Reproduce every line of the material below verbatim, keeping all characters and line breaks unchanged.

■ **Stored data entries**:
- - -
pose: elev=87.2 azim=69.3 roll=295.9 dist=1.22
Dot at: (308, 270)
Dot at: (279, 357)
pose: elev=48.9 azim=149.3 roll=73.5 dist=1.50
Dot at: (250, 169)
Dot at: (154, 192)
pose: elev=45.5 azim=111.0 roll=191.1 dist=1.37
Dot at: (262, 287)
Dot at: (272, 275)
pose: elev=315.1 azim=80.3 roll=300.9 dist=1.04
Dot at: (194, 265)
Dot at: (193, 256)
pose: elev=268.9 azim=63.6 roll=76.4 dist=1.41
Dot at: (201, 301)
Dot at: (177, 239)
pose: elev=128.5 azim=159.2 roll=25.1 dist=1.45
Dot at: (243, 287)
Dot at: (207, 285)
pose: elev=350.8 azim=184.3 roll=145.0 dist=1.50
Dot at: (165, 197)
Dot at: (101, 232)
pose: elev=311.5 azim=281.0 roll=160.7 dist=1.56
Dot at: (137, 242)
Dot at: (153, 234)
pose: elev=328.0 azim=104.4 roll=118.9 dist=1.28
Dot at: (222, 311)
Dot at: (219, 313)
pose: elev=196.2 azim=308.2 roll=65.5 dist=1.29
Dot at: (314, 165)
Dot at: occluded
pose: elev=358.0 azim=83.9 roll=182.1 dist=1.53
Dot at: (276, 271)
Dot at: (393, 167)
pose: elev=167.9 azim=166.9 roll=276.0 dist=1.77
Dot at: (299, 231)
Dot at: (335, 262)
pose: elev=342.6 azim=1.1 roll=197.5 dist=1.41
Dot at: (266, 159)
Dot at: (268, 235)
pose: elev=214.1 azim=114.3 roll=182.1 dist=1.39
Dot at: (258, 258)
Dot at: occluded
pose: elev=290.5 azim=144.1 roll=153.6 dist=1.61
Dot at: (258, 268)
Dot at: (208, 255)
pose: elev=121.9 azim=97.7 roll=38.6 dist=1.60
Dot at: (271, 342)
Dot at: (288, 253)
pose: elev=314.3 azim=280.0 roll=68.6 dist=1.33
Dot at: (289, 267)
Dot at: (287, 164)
- - -
■ **Correct answer**:
pose: elev=87.2 azim=69.3 roll=295.9 dist=1.22
Dot at: (308, 270)
Dot at: (279, 357)
pose: elev=48.9 azim=149.3 roll=73.5 dist=1.50
Dot at: (250, 169)
Dot at: (154, 192)
pose: elev=45.5 azim=111.0 roll=191.1 dist=1.37
Dot at: (262, 287)
Dot at: (272, 275)
pose: elev=315.1 azim=80.3 roll=300.9 dist=1.04
Dot at: (194, 265)
Dot at: (193, 256)
pose: elev=268.9 azim=63.6 roll=76.4 dist=1.41
Dot at: (201, 301)
Dot at: (177, 239)
pose: elev=128.5 azim=159.2 roll=25.1 dist=1.45
Dot at: (243, 287)
Dot at: (207, 285)
pose: elev=350.8 azim=184.3 roll=145.0 dist=1.50
Dot at: (165, 197)
Dot at: (101, 232)
pose: elev=311.5 azim=281.0 roll=160.7 dist=1.56
Dot at: (137, 242)
Dot at: (153, 234)
pose: elev=328.0 azim=104.4 roll=118.9 dist=1.28
Dot at: (222, 311)
Dot at: (219, 313)
pose: elev=196.2 azim=308.2 roll=65.5 dist=1.29
Dot at: (314, 165)
Dot at: occluded
pose: elev=358.0 azim=83.9 roll=182.1 dist=1.53
Dot at: (276, 271)
Dot at: (393, 167)
pose: elev=167.9 azim=166.9 roll=276.0 dist=1.77
Dot at: (299, 231)
Dot at: (335, 262)
pose: elev=342.6 azim=1.1 roll=197.5 dist=1.41
Dot at: (266, 159)
Dot at: (268, 235)
pose: elev=214.1 azim=114.3 roll=182.1 dist=1.39
Dot at: (258, 258)
Dot at: occluded
pose: elev=290.5 azim=144.1 roll=153.6 dist=1.61
Dot at: (258, 268)
Dot at: (208, 255)
pose: elev=121.9 azim=97.7 roll=38.6 dist=1.60
Dot at: (271, 342)
Dot at: (288, 253)
pose: elev=314.3 azim=280.0 roll=68.6 dist=1.33
Dot at: (289, 267)
Dot at: (287, 164)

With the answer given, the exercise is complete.